The nozzle of a bottle of Toilet Duck.
The nozzle of a bottle of Toilet Duck. Alex Brown/ CC BY 2.0

A version of this post originally appeared on Tedium, a twice-weekly newsletter that hunts for the end of the long tail.

It’s not easy to come up with a product that’s built around a completely, utterly unique design. Especially involving a topic as unflattering as cleaning a toilet.

But in the early 1980s, a Swiss man named Walter Düring had such a moment. His company, Düring AG, had made a name for itself with the concept of decalcification, based on a formula his mother, Maria, came up with. But it was in the early 1980s that the firm had come up with something truly successful on a mainstream stage: A uniquely shaped nozzle that could spray decalcifiers into obscure crevices.

That tool, known as Toilet Duck, or WC-Ente, was basically perfect for its task. Designed to hit spots of the toilet bowl not easily reachable through scrubbing or even spraying alone, the brand gained a lot of attention starting in the 1990s for its unusual design, which, like the plastic lemon, was a product that was all design.
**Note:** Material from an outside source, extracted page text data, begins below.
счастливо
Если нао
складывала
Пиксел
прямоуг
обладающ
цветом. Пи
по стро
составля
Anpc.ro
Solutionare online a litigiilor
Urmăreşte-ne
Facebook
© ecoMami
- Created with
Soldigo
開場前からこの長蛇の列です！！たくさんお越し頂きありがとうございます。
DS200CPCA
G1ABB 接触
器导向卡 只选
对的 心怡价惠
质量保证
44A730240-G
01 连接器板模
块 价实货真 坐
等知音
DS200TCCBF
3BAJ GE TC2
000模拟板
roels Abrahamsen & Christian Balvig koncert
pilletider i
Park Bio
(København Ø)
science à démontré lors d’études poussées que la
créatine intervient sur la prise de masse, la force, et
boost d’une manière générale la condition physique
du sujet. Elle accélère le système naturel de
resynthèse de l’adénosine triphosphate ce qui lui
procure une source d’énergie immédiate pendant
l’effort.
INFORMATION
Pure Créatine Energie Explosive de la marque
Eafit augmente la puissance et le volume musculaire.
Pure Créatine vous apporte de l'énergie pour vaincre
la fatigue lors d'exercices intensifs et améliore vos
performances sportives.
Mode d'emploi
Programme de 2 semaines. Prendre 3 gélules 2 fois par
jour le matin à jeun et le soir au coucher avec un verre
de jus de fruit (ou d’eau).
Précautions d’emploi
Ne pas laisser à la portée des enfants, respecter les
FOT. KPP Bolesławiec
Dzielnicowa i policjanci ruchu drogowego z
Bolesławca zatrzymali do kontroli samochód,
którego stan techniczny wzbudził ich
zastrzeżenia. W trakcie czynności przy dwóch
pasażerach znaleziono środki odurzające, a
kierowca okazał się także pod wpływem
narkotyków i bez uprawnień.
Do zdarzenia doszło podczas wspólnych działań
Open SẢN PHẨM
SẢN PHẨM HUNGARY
“The appropriately named Toilet Duck broke ranks with the conventionally bottled toilet-cleaning products by proclaiming, through the pack shape alone, its ease of use for the intended purpose,” author Bill Stewart wrote in his 1995 book Packaging as an Effective Marketing Tool. “There was little doubt in the minds of shoppers that the pack would perform better than conventional containers.“

The 1984 patent for the Toilet Duck design.
The 1984 patent for the Toilet Duck design. Google Patents US4437587A

But there was one major difference: The duck design, which is now owned by S.C. Johnson, was clearly something brand new, that hadn’t been invented before. As such, the container received a U.S. patent in 1984. The patent makes clear that the design required some thoughtful engineering work to do its job:

By means of this construction, it is possible to spray a liquid stream from the supply retained in the smaller chamber in any desired direction, independently of the volume remaining available in the larger chamber of the bottle as long as there is liquid in the smaller chamber. Since the bottle takes up only a small height in its horizontal position, the stream hits spots which are unaccessible to bottles held in an upright position. Furthermore, it is possible to produce the bottle in common bottle manufacturing machines once the blow mold has been adapted, whereby the greater difficulties and additional working steps caused by sharply angled nozzles are avoided.

Most people wouldn’t look at the toilet as a potential hotbed of innovation—we go out of our way to hide our use of ‘em, despite the fact that everyone knows that everyone uses them.

But the person who does see the innovation potential is the one who gets to file the patent, of course. Maybe we need to be willing to find a little more toilet inspiration—hey, you never know, you could come up with the next Toilet Duck.